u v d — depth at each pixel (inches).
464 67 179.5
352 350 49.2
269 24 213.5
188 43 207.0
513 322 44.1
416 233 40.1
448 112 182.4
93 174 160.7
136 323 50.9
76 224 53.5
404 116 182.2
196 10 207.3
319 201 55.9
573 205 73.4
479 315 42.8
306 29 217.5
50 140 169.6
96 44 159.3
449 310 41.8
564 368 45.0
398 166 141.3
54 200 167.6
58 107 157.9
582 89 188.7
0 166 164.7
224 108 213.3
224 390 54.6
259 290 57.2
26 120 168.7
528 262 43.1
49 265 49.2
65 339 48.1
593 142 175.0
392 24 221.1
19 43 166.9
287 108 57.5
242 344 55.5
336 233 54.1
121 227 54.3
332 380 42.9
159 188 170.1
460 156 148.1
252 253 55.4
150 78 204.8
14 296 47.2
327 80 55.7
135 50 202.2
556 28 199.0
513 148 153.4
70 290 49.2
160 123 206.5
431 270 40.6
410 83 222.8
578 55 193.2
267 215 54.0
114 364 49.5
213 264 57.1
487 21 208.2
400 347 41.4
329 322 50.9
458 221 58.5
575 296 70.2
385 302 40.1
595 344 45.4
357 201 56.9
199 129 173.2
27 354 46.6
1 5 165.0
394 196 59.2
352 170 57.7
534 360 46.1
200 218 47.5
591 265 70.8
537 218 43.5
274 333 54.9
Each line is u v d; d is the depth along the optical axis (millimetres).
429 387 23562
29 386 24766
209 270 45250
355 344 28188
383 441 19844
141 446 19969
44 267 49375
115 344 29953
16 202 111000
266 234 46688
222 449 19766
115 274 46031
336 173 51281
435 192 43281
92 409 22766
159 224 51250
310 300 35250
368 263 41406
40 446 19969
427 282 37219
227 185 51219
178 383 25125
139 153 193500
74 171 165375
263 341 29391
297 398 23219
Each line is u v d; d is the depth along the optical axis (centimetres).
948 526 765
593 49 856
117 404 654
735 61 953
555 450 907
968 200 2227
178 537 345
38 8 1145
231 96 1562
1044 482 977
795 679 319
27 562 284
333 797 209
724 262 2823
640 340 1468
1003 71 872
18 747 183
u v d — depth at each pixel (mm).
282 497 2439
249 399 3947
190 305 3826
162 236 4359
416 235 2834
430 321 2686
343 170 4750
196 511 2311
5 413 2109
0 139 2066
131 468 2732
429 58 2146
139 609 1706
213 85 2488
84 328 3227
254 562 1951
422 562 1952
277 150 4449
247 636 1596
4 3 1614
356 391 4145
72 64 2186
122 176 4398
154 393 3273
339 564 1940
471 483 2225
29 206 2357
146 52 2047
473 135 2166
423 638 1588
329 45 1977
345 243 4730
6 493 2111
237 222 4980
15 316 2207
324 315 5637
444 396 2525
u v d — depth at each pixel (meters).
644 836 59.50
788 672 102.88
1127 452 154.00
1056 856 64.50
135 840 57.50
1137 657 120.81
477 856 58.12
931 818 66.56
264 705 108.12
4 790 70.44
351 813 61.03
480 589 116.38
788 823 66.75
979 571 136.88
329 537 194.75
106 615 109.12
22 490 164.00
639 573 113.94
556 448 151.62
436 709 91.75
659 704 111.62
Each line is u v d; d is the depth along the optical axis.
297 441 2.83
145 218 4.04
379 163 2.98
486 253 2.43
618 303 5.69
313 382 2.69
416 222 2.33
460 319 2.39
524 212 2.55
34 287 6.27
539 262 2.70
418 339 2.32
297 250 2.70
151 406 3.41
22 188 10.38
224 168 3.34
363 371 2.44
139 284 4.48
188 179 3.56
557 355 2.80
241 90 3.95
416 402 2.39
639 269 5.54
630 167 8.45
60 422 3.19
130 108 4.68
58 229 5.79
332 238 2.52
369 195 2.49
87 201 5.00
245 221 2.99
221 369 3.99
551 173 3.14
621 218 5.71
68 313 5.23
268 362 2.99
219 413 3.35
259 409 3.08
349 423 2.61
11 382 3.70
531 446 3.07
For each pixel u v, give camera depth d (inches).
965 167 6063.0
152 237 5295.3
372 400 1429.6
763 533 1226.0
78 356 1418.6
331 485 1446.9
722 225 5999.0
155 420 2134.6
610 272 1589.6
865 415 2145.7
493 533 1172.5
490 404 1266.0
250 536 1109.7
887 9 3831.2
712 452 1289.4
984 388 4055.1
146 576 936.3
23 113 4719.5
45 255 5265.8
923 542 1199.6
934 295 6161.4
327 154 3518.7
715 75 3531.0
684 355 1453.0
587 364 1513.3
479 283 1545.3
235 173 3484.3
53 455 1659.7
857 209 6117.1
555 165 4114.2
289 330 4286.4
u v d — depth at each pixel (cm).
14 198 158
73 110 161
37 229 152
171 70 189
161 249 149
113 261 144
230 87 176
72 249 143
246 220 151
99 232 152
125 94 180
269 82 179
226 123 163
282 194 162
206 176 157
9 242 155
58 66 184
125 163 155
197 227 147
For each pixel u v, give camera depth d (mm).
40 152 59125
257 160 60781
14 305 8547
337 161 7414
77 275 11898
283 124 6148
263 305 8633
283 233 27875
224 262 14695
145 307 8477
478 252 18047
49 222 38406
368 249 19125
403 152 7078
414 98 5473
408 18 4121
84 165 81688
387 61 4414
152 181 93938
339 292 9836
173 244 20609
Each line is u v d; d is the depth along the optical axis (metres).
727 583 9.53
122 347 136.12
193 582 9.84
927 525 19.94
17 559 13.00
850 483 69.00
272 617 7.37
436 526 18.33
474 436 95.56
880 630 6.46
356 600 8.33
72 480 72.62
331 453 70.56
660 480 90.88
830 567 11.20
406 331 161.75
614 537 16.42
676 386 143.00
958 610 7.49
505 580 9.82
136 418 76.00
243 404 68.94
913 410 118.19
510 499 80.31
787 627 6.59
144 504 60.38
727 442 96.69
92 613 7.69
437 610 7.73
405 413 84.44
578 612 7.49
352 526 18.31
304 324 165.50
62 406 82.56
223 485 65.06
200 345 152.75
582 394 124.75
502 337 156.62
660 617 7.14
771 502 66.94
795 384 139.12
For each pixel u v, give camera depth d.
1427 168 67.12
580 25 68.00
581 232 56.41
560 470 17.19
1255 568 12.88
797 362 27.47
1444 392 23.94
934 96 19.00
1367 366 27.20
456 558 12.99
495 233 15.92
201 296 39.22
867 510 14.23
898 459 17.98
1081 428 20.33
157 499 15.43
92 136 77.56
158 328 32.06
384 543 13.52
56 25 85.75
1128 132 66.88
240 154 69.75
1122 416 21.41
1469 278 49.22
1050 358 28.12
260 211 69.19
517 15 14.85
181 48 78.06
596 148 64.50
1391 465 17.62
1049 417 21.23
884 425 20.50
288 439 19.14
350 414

^^^^

Instructions to follow
Repeat all the lines above verbatim.

Result of the task
u v d — depth at each pixel (inches).
464 67 179.5
352 350 49.2
269 24 213.5
188 43 207.0
513 322 44.1
416 233 40.1
448 112 182.4
93 174 160.7
136 323 50.9
76 224 53.5
404 116 182.2
196 10 207.3
319 201 55.9
573 205 73.4
479 315 42.8
306 29 217.5
50 140 169.6
96 44 159.3
449 310 41.8
564 368 45.0
398 166 141.3
54 200 167.6
58 107 157.9
582 89 188.7
0 166 164.7
224 108 213.3
224 390 54.6
259 290 57.2
26 120 168.7
528 262 43.1
49 265 49.2
65 339 48.1
593 142 175.0
392 24 221.1
19 43 166.9
287 108 57.5
242 344 55.5
336 233 54.1
121 227 54.3
332 380 42.9
159 188 170.1
460 156 148.1
252 253 55.4
150 78 204.8
14 296 47.2
327 80 55.7
135 50 202.2
556 28 199.0
513 148 153.4
70 290 49.2
160 123 206.5
431 270 40.6
410 83 222.8
578 55 193.2
267 215 54.0
114 364 49.5
213 264 57.1
487 21 208.2
400 347 41.4
329 322 50.9
458 221 58.5
575 296 70.2
385 302 40.1
595 344 45.4
357 201 56.9
199 129 173.2
27 354 46.6
1 5 165.0
394 196 59.2
352 170 57.7
534 360 46.1
200 218 47.5
591 265 70.8
537 218 43.5
274 333 54.9
Each line is u v d; d is the depth along the optical axis (millimetres).
429 387 23562
29 386 24766
209 270 45250
355 344 28188
383 441 19844
141 446 19969
44 267 49375
115 344 29953
16 202 111000
266 234 46688
222 449 19766
115 274 46031
336 173 51281
435 192 43281
92 409 22766
159 224 51250
310 300 35250
368 263 41406
40 446 19969
427 282 37219
227 185 51219
178 383 25125
139 153 193500
74 171 165375
263 341 29391
297 398 23219
Each line is u v d; d is the depth along the optical axis (centimetres).
948 526 765
593 49 856
117 404 654
735 61 953
555 450 907
968 200 2227
178 537 345
38 8 1145
231 96 1562
1044 482 977
795 679 319
27 562 284
333 797 209
724 262 2823
640 340 1468
1003 71 872
18 747 183
u v d — depth at each pixel (mm).
282 497 2439
249 399 3947
190 305 3826
162 236 4359
416 235 2834
430 321 2686
343 170 4750
196 511 2311
5 413 2109
0 139 2066
131 468 2732
429 58 2146
139 609 1706
213 85 2488
84 328 3227
254 562 1951
422 562 1952
277 150 4449
247 636 1596
4 3 1614
356 391 4145
72 64 2186
122 176 4398
154 393 3273
339 564 1940
471 483 2225
29 206 2357
146 52 2047
473 135 2166
423 638 1588
329 45 1977
345 243 4730
6 493 2111
237 222 4980
15 316 2207
324 315 5637
444 396 2525
u v d — depth at each pixel (meters).
644 836 59.50
788 672 102.88
1127 452 154.00
1056 856 64.50
135 840 57.50
1137 657 120.81
477 856 58.12
931 818 66.56
264 705 108.12
4 790 70.44
351 813 61.03
480 589 116.38
788 823 66.75
979 571 136.88
329 537 194.75
106 615 109.12
22 490 164.00
639 573 113.94
556 448 151.62
436 709 91.75
659 704 111.62
Each line is u v d; d is the depth along the optical axis.
297 441 2.83
145 218 4.04
379 163 2.98
486 253 2.43
618 303 5.69
313 382 2.69
416 222 2.33
460 319 2.39
524 212 2.55
34 287 6.27
539 262 2.70
418 339 2.32
297 250 2.70
151 406 3.41
22 188 10.38
224 168 3.34
363 371 2.44
139 284 4.48
188 179 3.56
557 355 2.80
241 90 3.95
416 402 2.39
639 269 5.54
630 167 8.45
60 422 3.19
130 108 4.68
58 229 5.79
332 238 2.52
369 195 2.49
87 201 5.00
245 221 2.99
221 369 3.99
551 173 3.14
621 218 5.71
68 313 5.23
268 362 2.99
219 413 3.35
259 409 3.08
349 423 2.61
11 382 3.70
531 446 3.07
For each pixel u v, give camera depth d (inches).
965 167 6063.0
152 237 5295.3
372 400 1429.6
763 533 1226.0
78 356 1418.6
331 485 1446.9
722 225 5999.0
155 420 2134.6
610 272 1589.6
865 415 2145.7
493 533 1172.5
490 404 1266.0
250 536 1109.7
887 9 3831.2
712 452 1289.4
984 388 4055.1
146 576 936.3
23 113 4719.5
45 255 5265.8
923 542 1199.6
934 295 6161.4
327 154 3518.7
715 75 3531.0
684 355 1453.0
587 364 1513.3
479 283 1545.3
235 173 3484.3
53 455 1659.7
857 209 6117.1
555 165 4114.2
289 330 4286.4
u v d — depth at each pixel (cm).
14 198 158
73 110 161
37 229 152
171 70 189
161 249 149
113 261 144
230 87 176
72 249 143
246 220 151
99 232 152
125 94 180
269 82 179
226 123 163
282 194 162
206 176 157
9 242 155
58 66 184
125 163 155
197 227 147
For each pixel u v, give camera depth d (mm).
40 152 59125
257 160 60781
14 305 8547
337 161 7414
77 275 11898
283 124 6148
263 305 8633
283 233 27875
224 262 14695
145 307 8477
478 252 18047
49 222 38406
368 249 19125
403 152 7078
414 98 5473
408 18 4121
84 165 81688
387 61 4414
152 181 93938
339 292 9836
173 244 20609
Each line is u v d; d is the depth along the optical axis (metres).
727 583 9.53
122 347 136.12
193 582 9.84
927 525 19.94
17 559 13.00
850 483 69.00
272 617 7.37
436 526 18.33
474 436 95.56
880 630 6.46
356 600 8.33
72 480 72.62
331 453 70.56
660 480 90.88
830 567 11.20
406 331 161.75
614 537 16.42
676 386 143.00
958 610 7.49
505 580 9.82
136 418 76.00
243 404 68.94
913 410 118.19
510 499 80.31
787 627 6.59
144 504 60.38
727 442 96.69
92 613 7.69
437 610 7.73
405 413 84.44
578 612 7.49
352 526 18.31
304 324 165.50
62 406 82.56
223 485 65.06
200 345 152.75
582 394 124.75
502 337 156.62
660 617 7.14
771 502 66.94
795 384 139.12
For each pixel u v, give camera depth d.
1427 168 67.12
580 25 68.00
581 232 56.41
560 470 17.19
1255 568 12.88
797 362 27.47
1444 392 23.94
934 96 19.00
1367 366 27.20
456 558 12.99
495 233 15.92
201 296 39.22
867 510 14.23
898 459 17.98
1081 428 20.33
157 499 15.43
92 136 77.56
158 328 32.06
384 543 13.52
56 25 85.75
1128 132 66.88
240 154 69.75
1122 416 21.41
1469 278 49.22
1050 358 28.12
260 211 69.19
517 15 14.85
181 48 78.06
596 148 64.50
1391 465 17.62
1049 417 21.23
884 425 20.50
288 439 19.14
350 414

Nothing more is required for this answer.